Saturday, September 24, 2011

Bi-Invisibility

I posted a comment at No Seriously, What About Teh Menz? that I wanted to share here, in response to a post about bi-invisibility.


I’m queer and I’ve experienced quite a bit of ignorance and even downright discrimination. I dated primarily women for many years and was deeply immersed in the lesbian community. When I started dating a guy, a lot of my “friends” had issues with it. Questions/comments I got over and over, from straight and GLBT people:

“But I thought you were a lesbian.” (I thought I was too? What do I say to that?)

“Are you going to date women again?” (Well, let me get my crystal ball…)

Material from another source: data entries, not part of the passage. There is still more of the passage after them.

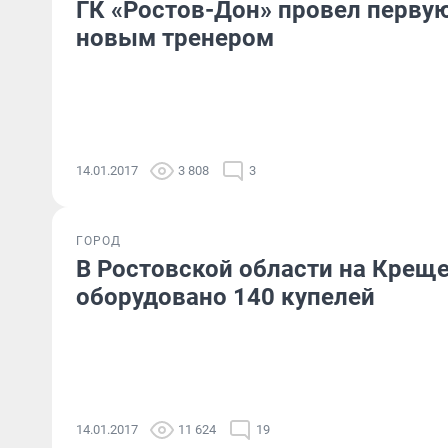
ГК «Ростов-Дон» провел первую
новым тренером
14.01.2017
3 808
3
ГОРОД
В Ростовской области на Креще
оборудовано 140 купелей
14.01.2017
11 624
19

“Do you like men or women better?” (I don’t- certain lovers were better than others, of course, but that didn’t have much to do with their gender)

In response to saying that I’m queer- “So you’re bisexual.” (Um, not really. Some of my most cherished relationships have been with trans men during various times in their transition. Do they not count?)

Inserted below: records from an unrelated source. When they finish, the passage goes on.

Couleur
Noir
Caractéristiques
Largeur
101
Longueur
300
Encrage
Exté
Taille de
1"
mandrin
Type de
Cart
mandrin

I actually lost friends because I dated men. I now date primarily straight men because I’ve found that they (at least the ones I’ve gone out with) tend to be more accepting of my sexuality. I’ve had lesbians tell me to my face that they wouldn’t want to date a women who dated/slept with men.

I’m not trying to say that all lesbians have this attitude- but the straight people in my life do not have any issues with my sexual preferences. I know that has a lot to do with where I live (the Bay Area) and the sort of people that I seek out. It gets tiring to explain over and over what really is something very personal.

When I first started dating guys I kind of freaked out about the whole thing and one of my friends said, “You know, it’s ok if you like guys too.” It was so simple and so reminiscent of when I was 17 and my sister told me that it was ok if I liked girls. It both cases it was exactly what I needed to hear.